Databricks Offers Automation Throughout the End-to-End Data and Machine Learning Lifecycle
SAN FRANCISCO, August 21, 2019 — Databricks, the leader in Unified Analytics and original creators of Apache Spark, today announced that its Unified Analytics Platform now offers automation and augmentation throughout the machine learning lifecycle. The broader augmented analytics offering not only automates machine learning model building, but also extends to automated data preparation and model deployment.

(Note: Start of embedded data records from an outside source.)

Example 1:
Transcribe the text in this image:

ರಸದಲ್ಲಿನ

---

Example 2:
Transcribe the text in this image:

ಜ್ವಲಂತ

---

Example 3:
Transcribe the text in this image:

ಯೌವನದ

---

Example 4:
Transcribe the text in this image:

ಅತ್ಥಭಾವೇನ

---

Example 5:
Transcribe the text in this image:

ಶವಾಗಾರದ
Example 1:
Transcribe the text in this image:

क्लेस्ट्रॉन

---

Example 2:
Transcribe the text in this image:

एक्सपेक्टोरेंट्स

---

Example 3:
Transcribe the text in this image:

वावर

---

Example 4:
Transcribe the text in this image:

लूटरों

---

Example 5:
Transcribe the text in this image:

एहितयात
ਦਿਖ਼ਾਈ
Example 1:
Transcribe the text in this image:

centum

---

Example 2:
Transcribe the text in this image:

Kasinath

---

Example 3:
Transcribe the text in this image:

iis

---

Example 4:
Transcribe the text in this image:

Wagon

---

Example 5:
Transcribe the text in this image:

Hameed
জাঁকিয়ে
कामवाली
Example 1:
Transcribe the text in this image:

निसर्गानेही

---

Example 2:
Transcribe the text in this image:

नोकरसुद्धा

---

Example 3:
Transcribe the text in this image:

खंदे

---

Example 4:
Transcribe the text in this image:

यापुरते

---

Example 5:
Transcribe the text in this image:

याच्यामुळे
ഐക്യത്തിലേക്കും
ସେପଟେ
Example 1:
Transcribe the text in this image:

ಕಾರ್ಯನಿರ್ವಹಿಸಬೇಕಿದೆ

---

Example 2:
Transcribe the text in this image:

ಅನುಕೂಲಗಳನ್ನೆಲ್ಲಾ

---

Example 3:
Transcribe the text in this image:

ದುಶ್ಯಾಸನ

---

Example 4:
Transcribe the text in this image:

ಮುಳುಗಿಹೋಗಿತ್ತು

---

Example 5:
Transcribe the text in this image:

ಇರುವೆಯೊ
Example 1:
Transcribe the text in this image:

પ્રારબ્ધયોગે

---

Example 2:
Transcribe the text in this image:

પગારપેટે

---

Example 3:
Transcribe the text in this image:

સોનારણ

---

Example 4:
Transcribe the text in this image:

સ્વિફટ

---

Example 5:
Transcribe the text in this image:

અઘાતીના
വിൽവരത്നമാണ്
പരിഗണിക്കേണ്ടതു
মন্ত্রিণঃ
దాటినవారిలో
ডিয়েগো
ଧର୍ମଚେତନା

The new automated machine learning (AutoML) capabilities empower expert and citizen data scientists alike.
“Gartner predicts by 2020, more than 40% of data science tasks will be automated, resulting in increased productivity and broader use by citizen data scientists”. To accelerate this automation and help data science teams provide value to their business, Databricks’ Unified Analytics Platform is using machine learning to augment data preparation, visualization, feature engineering, hyperparameter tuning, model search, automatic model tracking, reproducibility, and deployment. Centered around an integration with the open source framework MLflow, this AutoML offering enables citizen data scientists, not just experts, to augment their data science and machine learning workflows at scale.
“Data scientists and machine learning engineers are continuously looking for ways to accelerate and scale their machine learning initiatives,” said Adam Conway, vice president of product management at Databricks. “By introducing the concept of ‘low-code’ and ‘no-code’, AutoML represents a fundamental shift in the way organizations approach machine learning and data science. With the right automation, AutoML can dramatically shorten time-to-value for data science teams.”

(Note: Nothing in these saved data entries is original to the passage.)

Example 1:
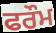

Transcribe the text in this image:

ਫਰੌਮ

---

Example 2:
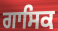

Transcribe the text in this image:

ਗਾਸਿਕ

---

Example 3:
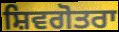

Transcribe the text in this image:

ਸ਼ਿਵਗੋਤਰਾ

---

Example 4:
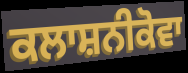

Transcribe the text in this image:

ਕਲਾਸ਼ਨੀਕੋਵਾ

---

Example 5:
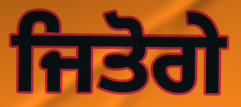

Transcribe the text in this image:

ਜਿਤੋਗੇ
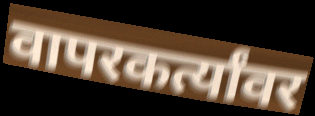
वापरकर्त्यांवर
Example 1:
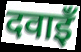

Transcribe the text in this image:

दवाइँ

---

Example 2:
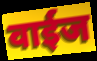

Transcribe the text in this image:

वाईज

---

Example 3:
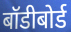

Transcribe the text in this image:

बॉडीबोर्ड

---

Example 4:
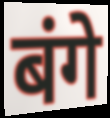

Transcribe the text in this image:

बंगे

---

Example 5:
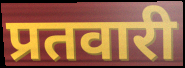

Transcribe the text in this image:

प्रतवारी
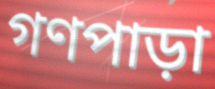
গণপাড়া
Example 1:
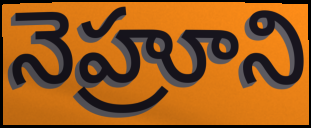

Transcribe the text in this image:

నెహ్రూని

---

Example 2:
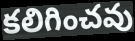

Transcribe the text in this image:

కలిగించవు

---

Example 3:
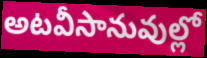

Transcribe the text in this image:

అటవీసానువుల్లో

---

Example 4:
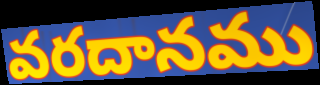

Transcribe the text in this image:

వరదానము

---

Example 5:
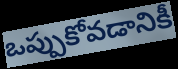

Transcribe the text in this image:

ఒప్పుకోవడానికీ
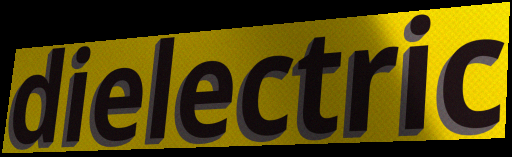
dielectric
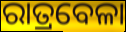
ରାତ୍ରବେଳା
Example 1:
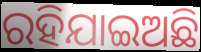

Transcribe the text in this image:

ରହିଯାଇଅଛି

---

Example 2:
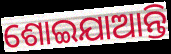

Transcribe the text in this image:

ଶୋଇଯାଆନ୍ତି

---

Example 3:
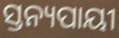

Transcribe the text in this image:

ସ୍ତନ୍ୟପାୟୀ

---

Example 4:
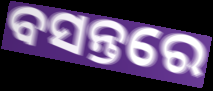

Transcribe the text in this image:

ବସନ୍ତରେ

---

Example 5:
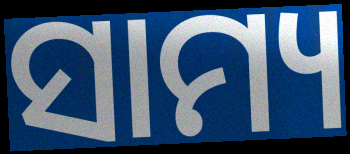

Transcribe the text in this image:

ସାମ୍ୟ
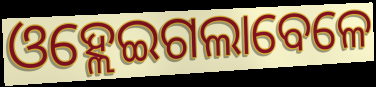
ଓହ୍ଲେଇଗଲାବେଳେ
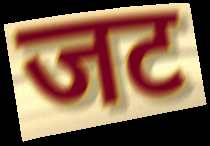
जट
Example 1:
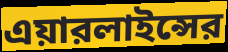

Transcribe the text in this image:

এয়ারলাইন্সের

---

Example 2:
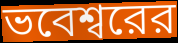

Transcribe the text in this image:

ভবেশ্বরের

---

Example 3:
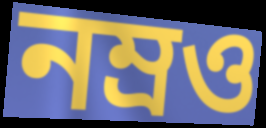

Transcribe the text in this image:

নম্রও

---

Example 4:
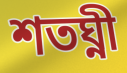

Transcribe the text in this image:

শতঘ্নী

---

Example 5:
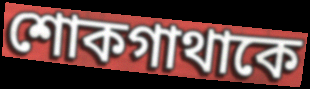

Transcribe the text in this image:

শোকগাথাকে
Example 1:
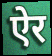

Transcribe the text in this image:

ऐर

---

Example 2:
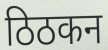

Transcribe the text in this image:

ठिठकन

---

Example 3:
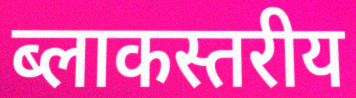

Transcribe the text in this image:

ब्लाकस्तरीय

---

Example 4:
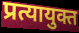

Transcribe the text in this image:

प्रत्यायुक्त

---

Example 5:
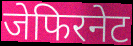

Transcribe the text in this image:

जेफिरनेट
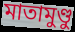
মাতামুণ্ডু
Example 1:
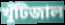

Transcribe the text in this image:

খুঁটিজাল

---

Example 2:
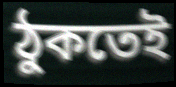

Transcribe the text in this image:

ঠুকতেই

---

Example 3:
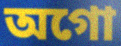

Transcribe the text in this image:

অগো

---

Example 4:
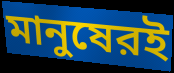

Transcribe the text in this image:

মানুষেরই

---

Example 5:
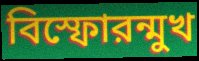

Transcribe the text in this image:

বিস্ফোরন্মুখ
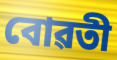
বোৱতী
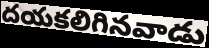
దయకలిగినవాడు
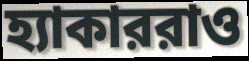
হ্যাকাররাও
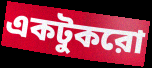
একটুকরো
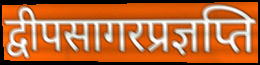
द्वीपसागरप्रज्ञप्ति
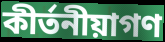
কীর্তনীয়াগণ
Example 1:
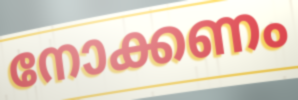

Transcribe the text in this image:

നോക്കണം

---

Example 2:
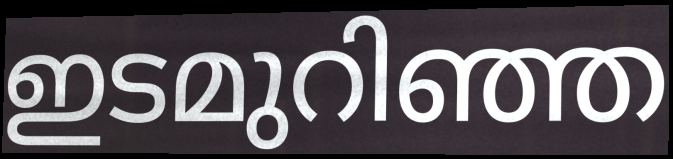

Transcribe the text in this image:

ഇടമുറിഞ്ഞ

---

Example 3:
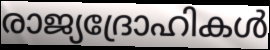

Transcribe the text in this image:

രാജ്യദ്രോഹികൾ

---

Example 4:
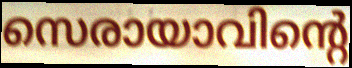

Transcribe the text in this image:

സെരായാവിന്റെ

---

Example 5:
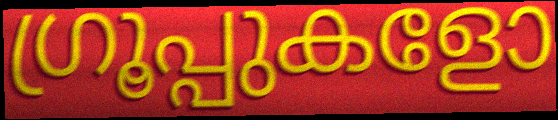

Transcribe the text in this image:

ഗ്രൂപ്പുകളോ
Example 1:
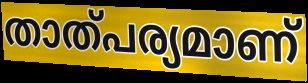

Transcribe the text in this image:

താത്പര്യമാണ്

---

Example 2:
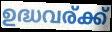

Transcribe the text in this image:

ഉദ്ധവര്ക്ക്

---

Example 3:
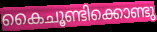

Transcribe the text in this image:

കൈചൂണ്ടിക്കൊണ്ടു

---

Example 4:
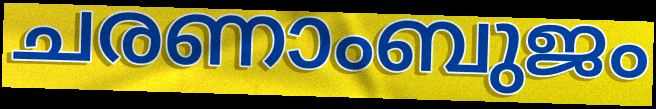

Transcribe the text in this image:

ചരണാംബുജം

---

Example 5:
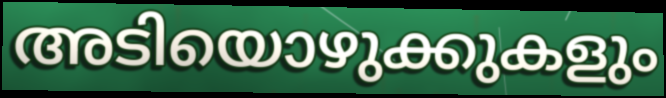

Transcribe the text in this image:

അടിയൊഴുക്കുകളും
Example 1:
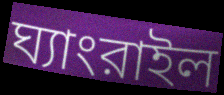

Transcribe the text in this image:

ঘ্যাংরাইল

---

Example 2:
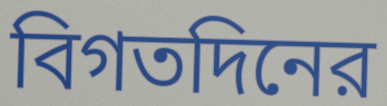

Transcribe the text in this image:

বিগতদিনের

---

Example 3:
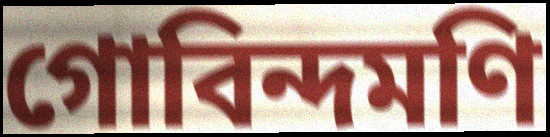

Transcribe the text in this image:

গোবিন্দমণি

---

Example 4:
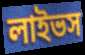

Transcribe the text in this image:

লাইভস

This offering provides AutoML capabilities at different levels of control and automation.
- AutoML Toolkit: Automated end-to-end machine learning pipeline, including feature engineering, model search, and deployment, is available via Databricks Labs custom solutions. AutoML Toolkit executions are automatically tracked in MLflow.
- Automated Model Search: Optimized and distributed conditional hyperparameter search with enhanced Hyperopt and automated tracking to MLflow.
- Automated Hyperparameter Tuning: Optimized and distributed hyperparameter search with enhanced Hyperopt and automated tracking to MLflow. Deep integration with PySpark MLlib’s Cross Validation to automatically track MLlib experiments in MLflow.
- Integration with Azure Machine Learning: Building upon the open source MLflow collaboration between Databricks and Microsoft announced in April, this integration allows customers access to the automated machine learning capabilities offered by Azure Machine Learning.
Databricks’ mission is to accelerate innovation for its customers by unifying Data Science, Engineering and Business. Founded by the original creators of Apache Spark, Databricks provides a Unified Analytics Platform for data science teams to collaborate with data engineering and lines of business to build data products. Users achieve faster time-to-value with Databricks by creating analytic workflows that go from ETL and interactive exploration to production. The company also makes it easier for its users to focus on their data by providing a fully managed, scalable, and secure cloud infrastructure that reduces operational complexity and total cost of ownership. Databricks has secured investments from Andreessen Horowitz, Coatue Management, Microsoft, New Enterprise Associates (NEA), Battery Ventures, Green Bay Ventures, and Geodesic, among others, and has a global customer base that includes Viacom, Shell and HP.